Trailblazing the first delivery of a software system requires courage and conviction, especially on projects that replace existing business critical software. When I’ve been acting as system architect I’ve employed a number of tricks in order to structure functionality and technical solutions in such a way that we can complete these early deliveries without sleepless nights. The most important is to find a subset of functionality that can be used with the rest being completed and investing in bridges from the old to the new.
Next Thursday (April 27th), I share my experience in the keynote for the ARK architecture conference in Oslo. A few tickets are still available if you want to make it.
In this blog post I explore the topic of replacing business critical software step by step.
As an architect I haven’t always have the joy of seeing my projects all the way to completion, but in those projects where I can see the software in the hands of my users early on are those I enjoy the most.
This article is not about streamlining a working delivery team to get from releases every few months to continuous deliveries. Many others talk about that. This is about how to get to production early the first time on a greenfield project. I will illustrate with two of my favorite projects.

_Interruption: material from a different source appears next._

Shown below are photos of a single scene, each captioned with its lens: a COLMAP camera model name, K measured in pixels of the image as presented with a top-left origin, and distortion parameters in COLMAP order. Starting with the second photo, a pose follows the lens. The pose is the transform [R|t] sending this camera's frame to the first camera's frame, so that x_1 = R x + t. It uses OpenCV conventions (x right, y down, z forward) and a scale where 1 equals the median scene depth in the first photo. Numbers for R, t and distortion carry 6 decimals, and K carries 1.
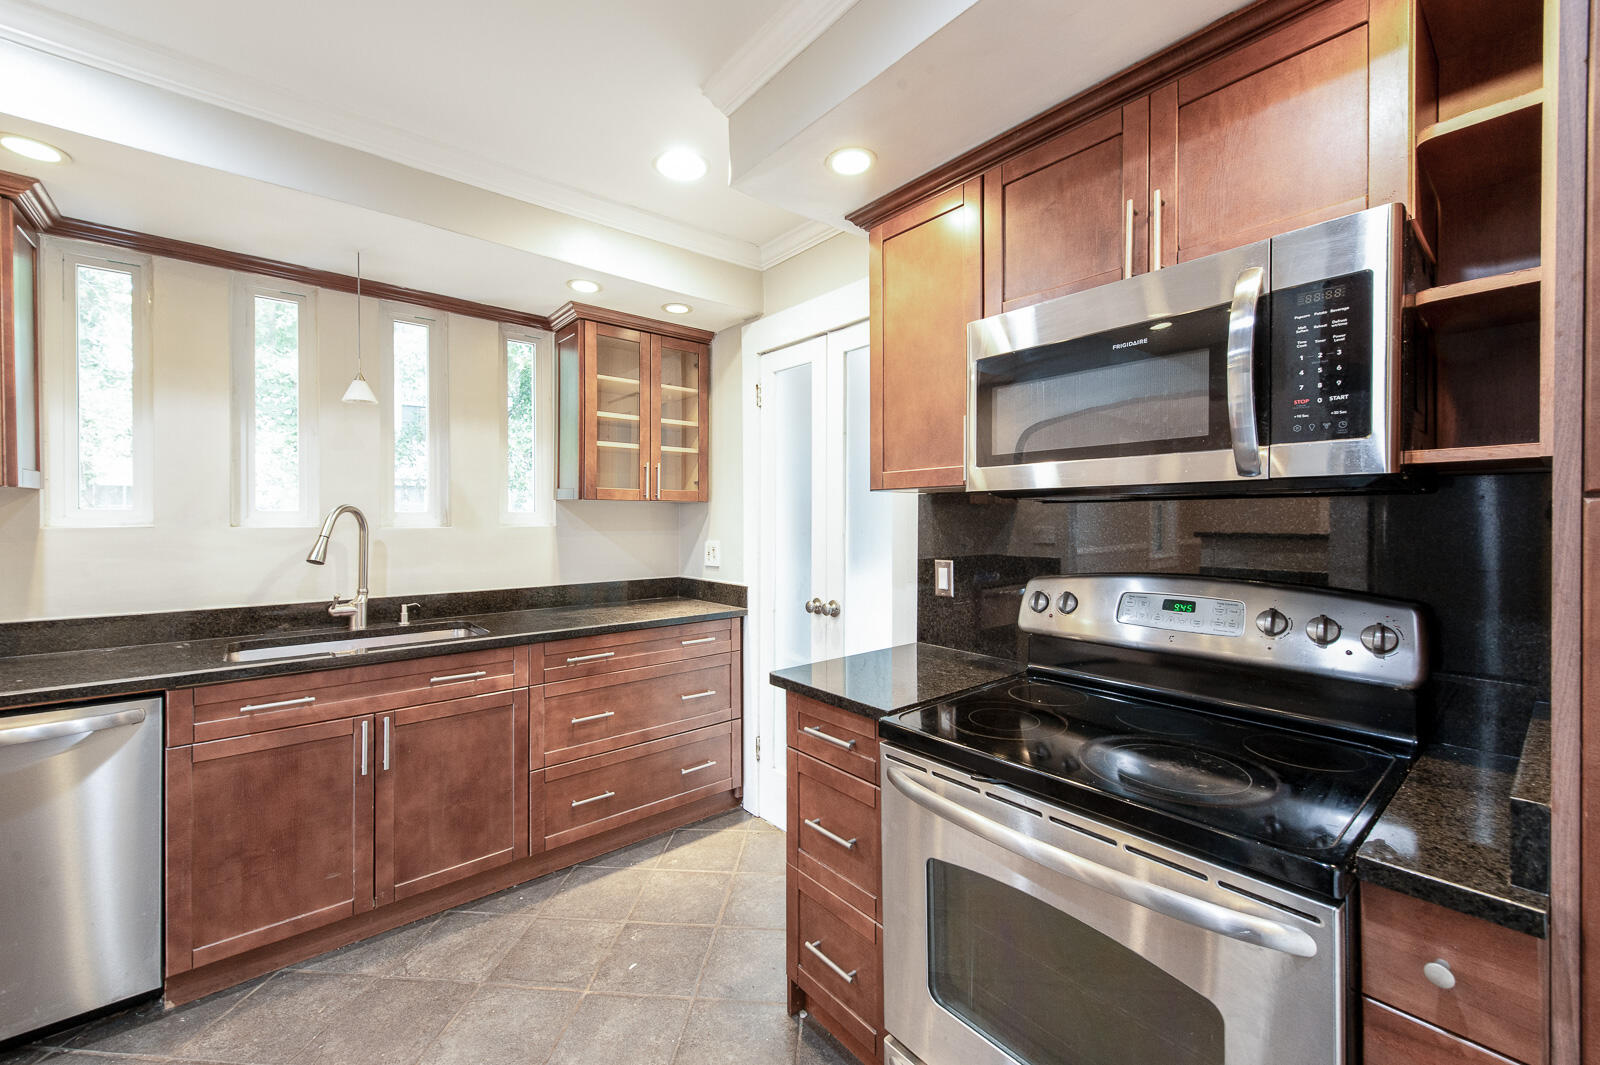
lens RADIAL K [[636.4, 0, 799.4], [0, 636.4, 520.4], [0, 0, 1]] dist [0.000386, -0.000521]
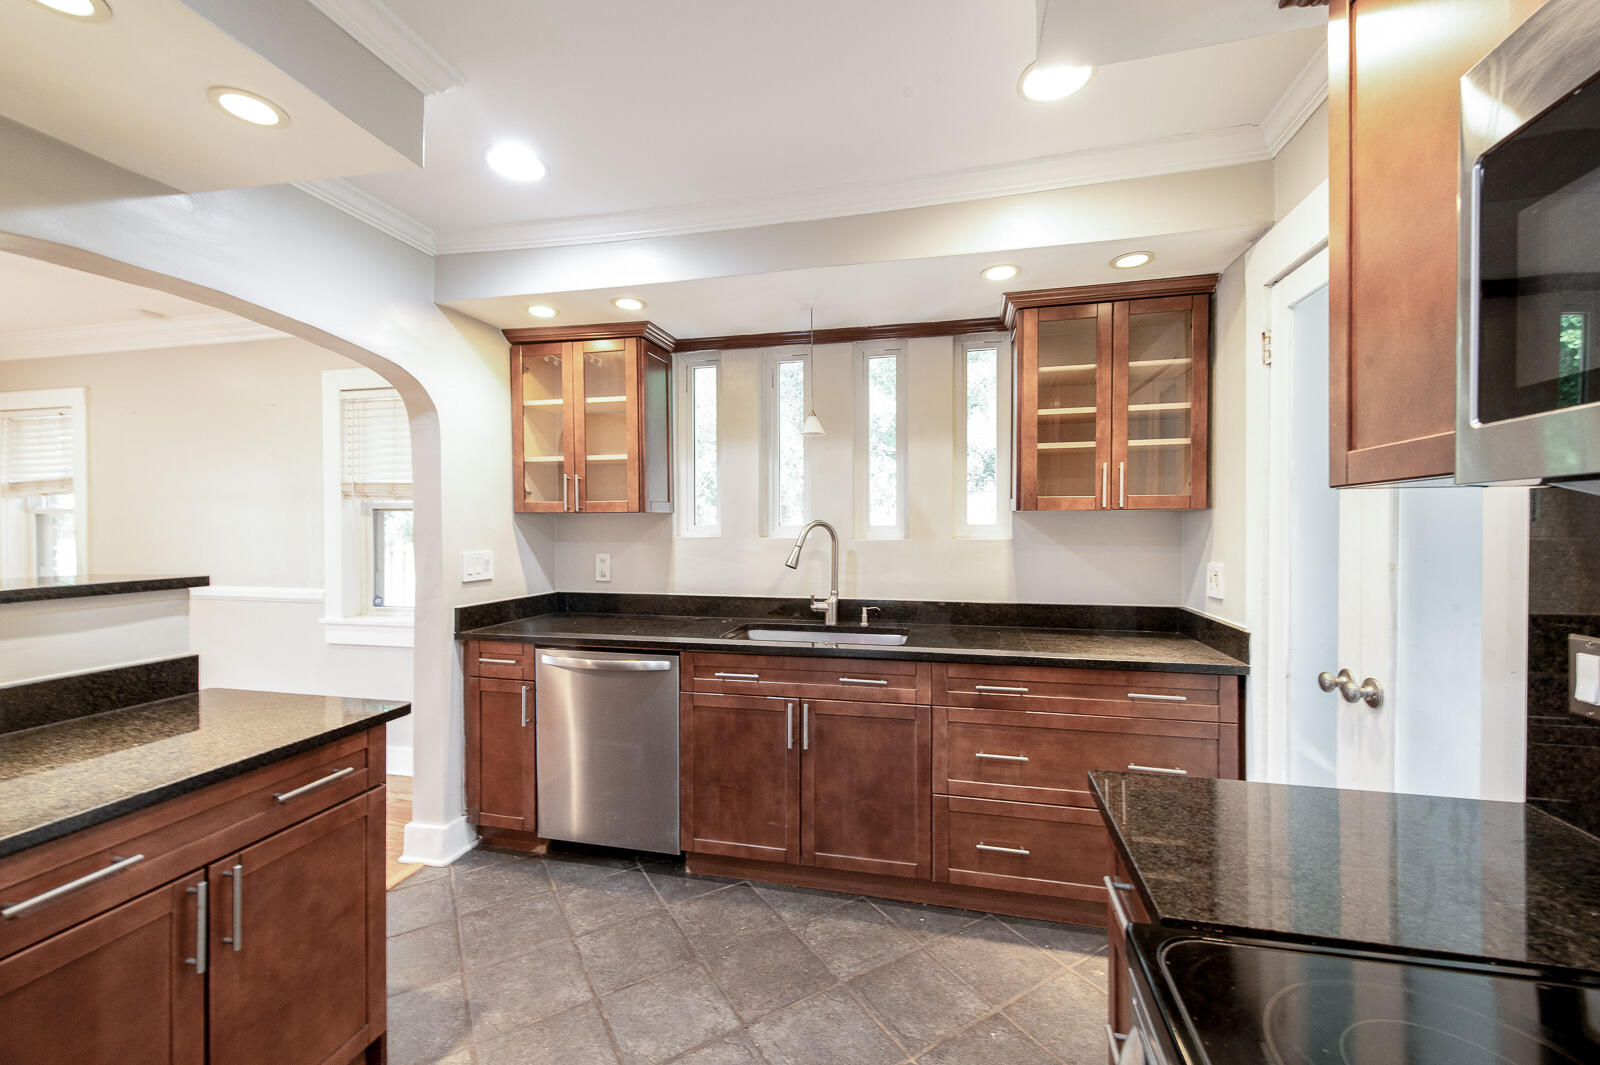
lens RADIAL K [[627.4, 0, 797.7], [0, 627.4, 529.5], [0, 0, 1]] dist [0.008751, -0.000377]
pose [[0.589345, 0.003254, -0.807875, 0.227047], [-0.000260, 0.999993, 0.003838, -0.011466], [0.807882, -0.002052, 0.589341, 0.268441]]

Getting to the production the first time on a greenfield project takes courage and conviction, especially when you’re replacing part of business operations with a new system. Project stakeholders have many reasons to wait and often see no compelling reason to delivery a partial solution early. But when you get to production the first time, it’s like the sun has finally risen. The priorities and discussions in the project totally change. Now it’s real!
The first project I want to talk about was with the Norwegian electricity transmission system operator Statnett. We spent 4 years replacing the system that handles all reserve capacity of electricity deliveries on the Norwegian grid, but less than a year after the contract was signed, the users started using our software to control the power grid. Without any sleepless nights. Actually, they considered it such a non-event that they forgot to inform the development team about it!

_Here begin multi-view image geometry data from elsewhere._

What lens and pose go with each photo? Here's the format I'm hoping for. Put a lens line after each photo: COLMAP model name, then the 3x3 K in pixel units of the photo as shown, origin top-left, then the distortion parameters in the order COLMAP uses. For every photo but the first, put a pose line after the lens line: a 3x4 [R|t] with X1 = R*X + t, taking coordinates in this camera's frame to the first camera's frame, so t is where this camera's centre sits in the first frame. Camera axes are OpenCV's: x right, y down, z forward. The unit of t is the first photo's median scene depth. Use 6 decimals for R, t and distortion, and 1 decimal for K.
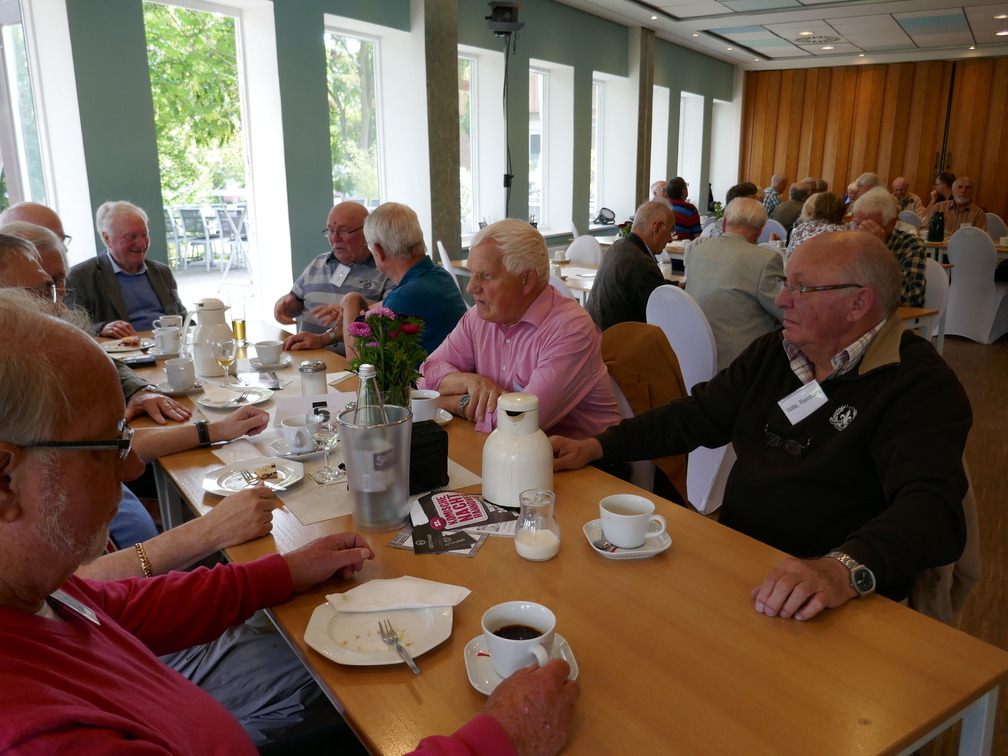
lens RADIAL K [[796.8, 0, 504.0], [0, 796.8, 378.0], [0, 0, 1]] dist [0.002806, -0.002407]
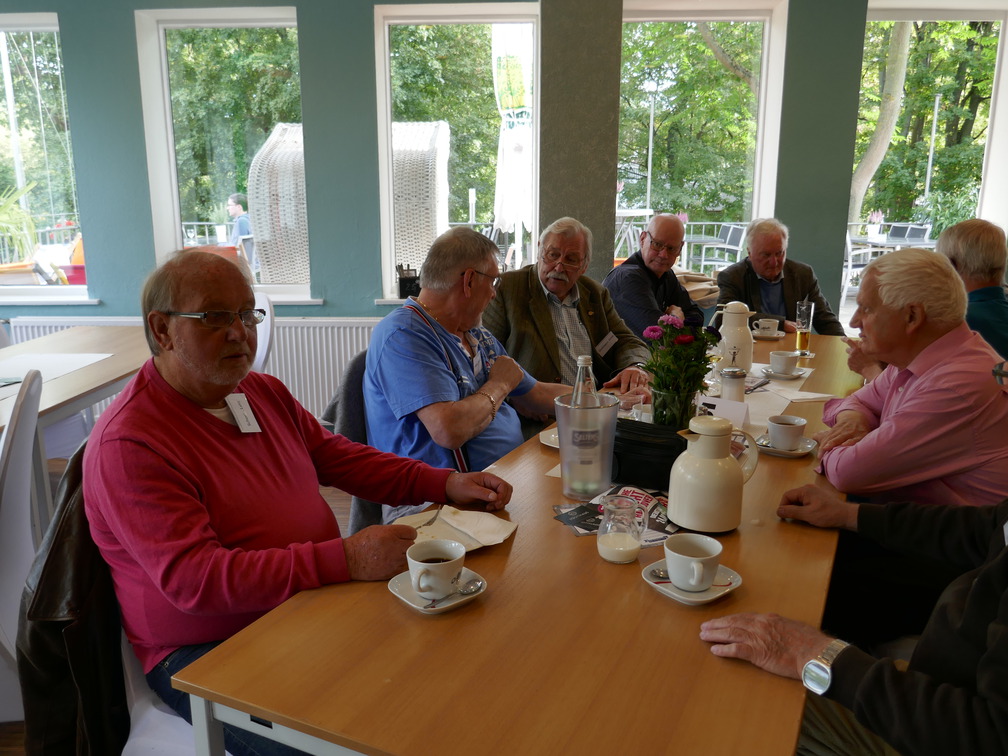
lens RADIAL K [[796.8, 0, 504.0], [0, 796.8, 378.0], [0, 0, 1]] dist [0.002806, -0.002407]
pose [[0.427043, 0.184498, -0.885209, 0.611838], [-0.199455, 0.974070, 0.106797, -0.065483], [0.881959, 0.130952, 0.452769, 0.252255]]
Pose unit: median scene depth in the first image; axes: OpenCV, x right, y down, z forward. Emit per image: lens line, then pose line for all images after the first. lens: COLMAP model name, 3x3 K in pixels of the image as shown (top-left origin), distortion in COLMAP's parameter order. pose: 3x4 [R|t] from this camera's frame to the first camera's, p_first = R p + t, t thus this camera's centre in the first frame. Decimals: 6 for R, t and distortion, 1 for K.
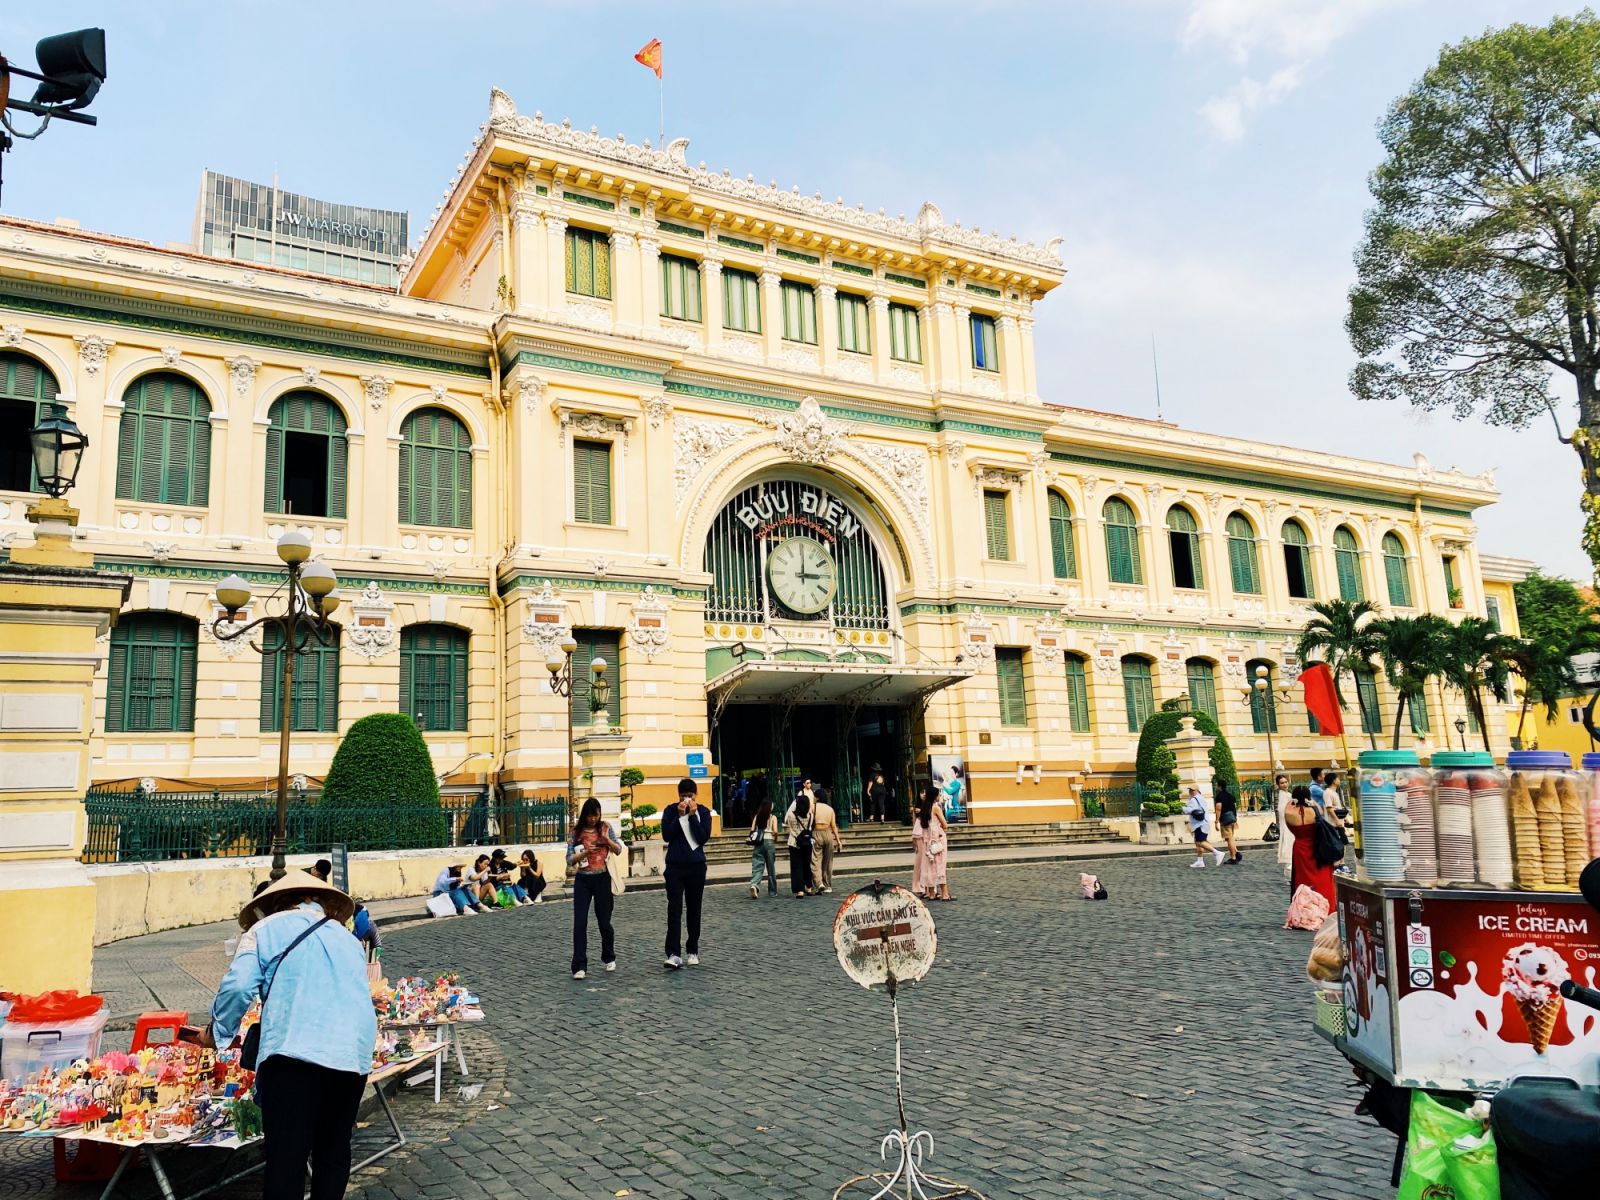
lens RADIAL K [[1232.5, 0, 747.3], [0, 1232.5, 548.7], [0, 0, 1]] dist [-0.002252, -0.059665]
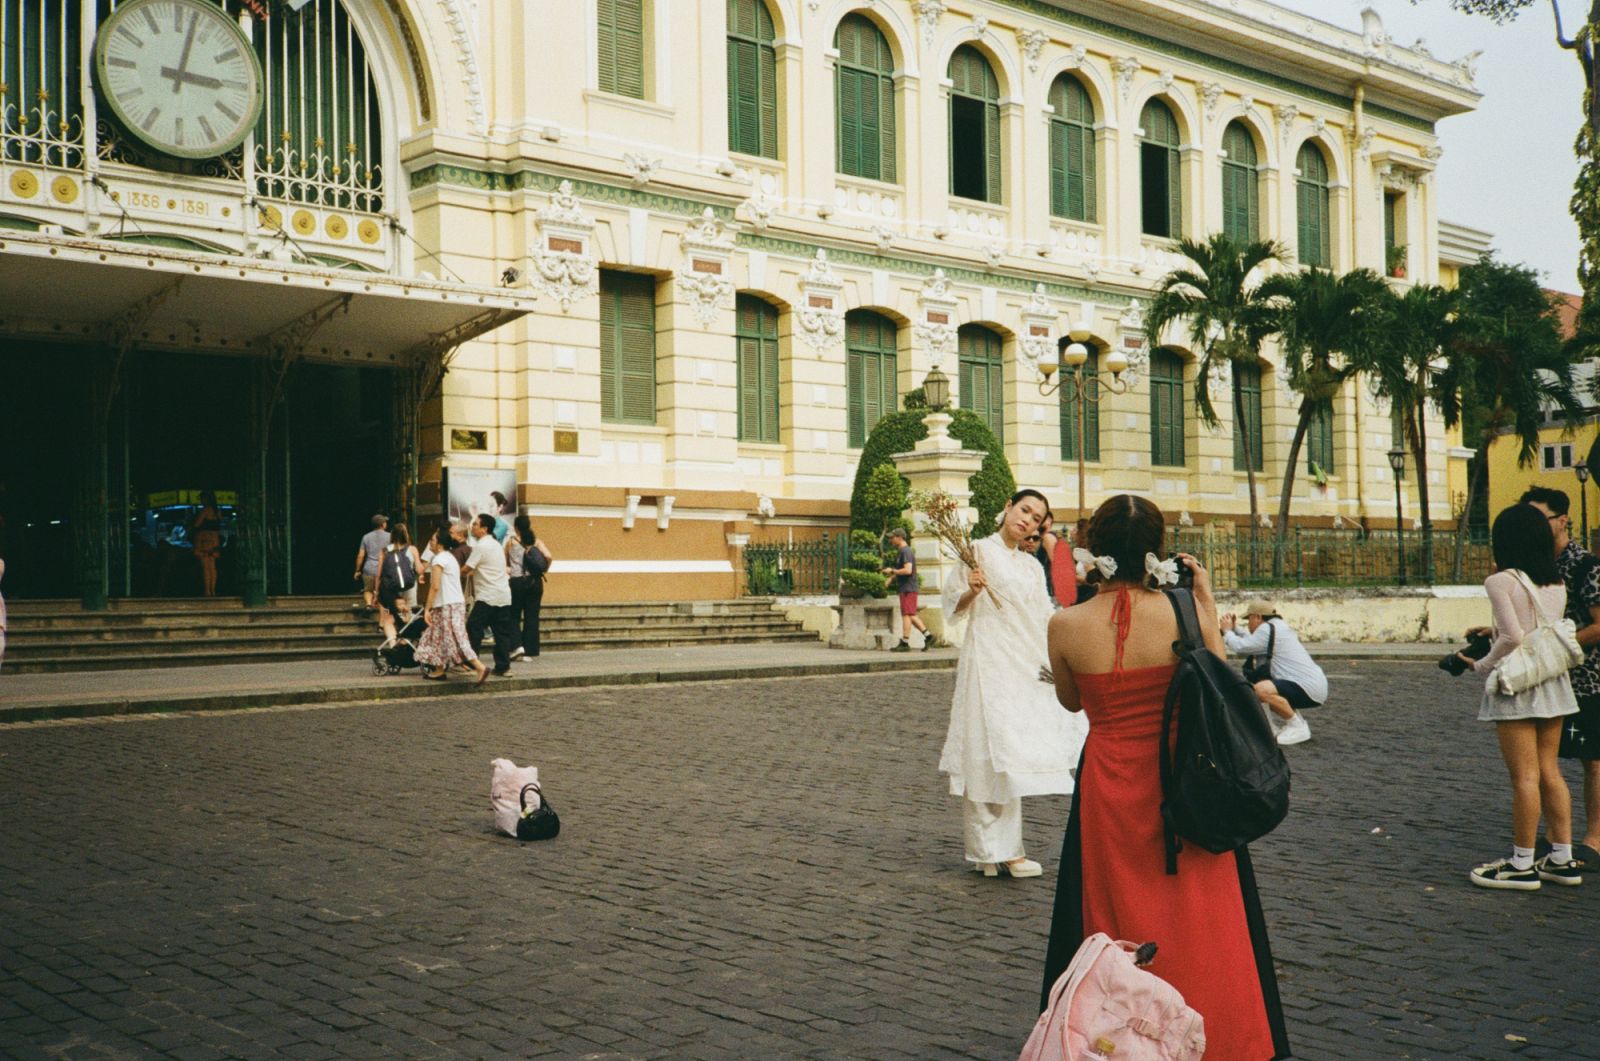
lens RADIAL K [[1908.1, 0, 800.0], [0, 1908.1, 530.5], [0, 0, 1]] dist [0.156005, -0.990388]
pose [[0.969016, 0.029854, 0.245188, 0.086750], [-0.074383, 0.981858, 0.174422, 0.040910], [-0.235532, -0.187255, 0.953656, 0.192741]]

The second project I would like to talk about is an app for internal mobile workers in private sector. As it is a project which is part of the competitive strategy of my customer, I cannot mention the purpose of the software, but I can describe techniques and technologies.
The mobile workforce app is especially interesting. Just like with Statnett, we were replacing an existing system in business use and integrated with other business functions. But in this project, we were live with the first users after 3 months, most of the user base after half a year and the remain users after around 9 months.
Here is what we did:
- Realize that the journey is going to feel long and temporary investments made to ease the journey are often worth it. In both cases, I made sure the new system integrated well with the new system. I cannot stress how much it lowers everyone’s stress level when you can say: Why don’t we try the new system and if you experience problems, you can continue the very same process in your old system.
- Isolate functionality that is small enough to deliver with a small fraction of the total project effort yet interesting enough to care about. In the case of Statnett we were able to replace the most used feature in the old system (while preserving the path of retreat). Even though the feature was a small part of the system, it was a large part of the usage. In the mobile workforce app, we found a business process that was missing in the old system and implemented this first. The process was interesting enough to the customer that they dedicated a few users to only perform this task.
- Don’t wait for the rest of the world to complete their work. All projects I’ve been on has been part of a larger landscape of change where several of your dependencies are still under development by other projects. In the case of the mobile workforce app, we were dependent on core data that was to be owned by a system still under development. Realizing that our integration model would in any case be based on synchronizing copies of data, we decided that our copy of the core data would have several sources: 1. A manual CSV file exported by a sysadmin, 2. An automated dump from the legacy source which we established after half a year, 3. A feed from the new system (which is still not completed).
- Spend effort making your system faster to deploy and easier to monitor. When you make a greenfield project, there is actually nothing that stops you from creating the production environment immediately (as long as you don’t put production data there before it’s hardened!). I’ve never regretted spending a few extra hours making it easier to deploy new version or making my logging smoother. Currently, I receive error logs on Slack with a clickable stack trace and a link to the user who experienced the problem.
When you do a major rehaul of a building, you may end up spending a lot of your effort setting up the scaffold to make sure the work is safe and effective. When you build a new software system, you should do the same!
If you do, you may be able to get users on your new system sooner rather than later without losing your sleep.
And when you get actual users to use your system the primary question of the project changes from “when is it all going to be done” to “what can we do next to deliver value.” And that’s much more fun.